====== DATA PROVIDED ======

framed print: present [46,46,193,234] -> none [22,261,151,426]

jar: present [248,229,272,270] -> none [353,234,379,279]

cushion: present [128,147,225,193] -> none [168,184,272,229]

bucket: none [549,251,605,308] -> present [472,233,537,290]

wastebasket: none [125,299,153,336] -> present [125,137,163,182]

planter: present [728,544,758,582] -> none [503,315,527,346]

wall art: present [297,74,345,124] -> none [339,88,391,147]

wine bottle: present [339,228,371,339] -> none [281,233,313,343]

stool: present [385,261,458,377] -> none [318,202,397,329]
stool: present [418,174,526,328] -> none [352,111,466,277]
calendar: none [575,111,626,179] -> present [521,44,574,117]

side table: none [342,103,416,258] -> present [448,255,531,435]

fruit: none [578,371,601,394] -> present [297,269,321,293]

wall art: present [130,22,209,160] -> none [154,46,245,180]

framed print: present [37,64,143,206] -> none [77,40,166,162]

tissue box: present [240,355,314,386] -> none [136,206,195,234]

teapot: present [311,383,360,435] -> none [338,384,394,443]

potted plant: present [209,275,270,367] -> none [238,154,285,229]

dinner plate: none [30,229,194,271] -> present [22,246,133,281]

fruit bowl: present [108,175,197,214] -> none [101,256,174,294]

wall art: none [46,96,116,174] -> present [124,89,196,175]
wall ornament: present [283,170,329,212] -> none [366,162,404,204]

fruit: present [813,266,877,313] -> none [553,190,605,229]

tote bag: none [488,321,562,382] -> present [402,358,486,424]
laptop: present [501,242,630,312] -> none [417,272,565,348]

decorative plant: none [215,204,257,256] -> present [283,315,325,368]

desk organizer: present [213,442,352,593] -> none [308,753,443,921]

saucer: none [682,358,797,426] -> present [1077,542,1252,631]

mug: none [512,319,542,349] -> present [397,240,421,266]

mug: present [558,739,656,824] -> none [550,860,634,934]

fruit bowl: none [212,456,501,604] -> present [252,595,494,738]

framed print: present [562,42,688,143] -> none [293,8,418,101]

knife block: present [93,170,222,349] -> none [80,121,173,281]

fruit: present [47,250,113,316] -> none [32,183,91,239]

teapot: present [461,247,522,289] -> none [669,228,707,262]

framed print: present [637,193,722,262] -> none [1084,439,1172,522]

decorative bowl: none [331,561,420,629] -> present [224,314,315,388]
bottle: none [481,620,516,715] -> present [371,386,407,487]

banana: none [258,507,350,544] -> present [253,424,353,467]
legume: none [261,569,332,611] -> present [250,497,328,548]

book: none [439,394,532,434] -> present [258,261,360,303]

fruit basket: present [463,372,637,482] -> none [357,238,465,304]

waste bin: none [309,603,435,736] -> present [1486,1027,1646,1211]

======

WHAT TO PRODUCE
The answer is each line in which the word "framed" occurs, copied from the material above.

RESULT OF THE TASK
framed print: present [46,46,193,234] -> none [22,261,151,426]
framed print: present [37,64,143,206] -> none [77,40,166,162]
framed print: present [562,42,688,143] -> none [293,8,418,101]
framed print: present [637,193,722,262] -> none [1084,439,1172,522]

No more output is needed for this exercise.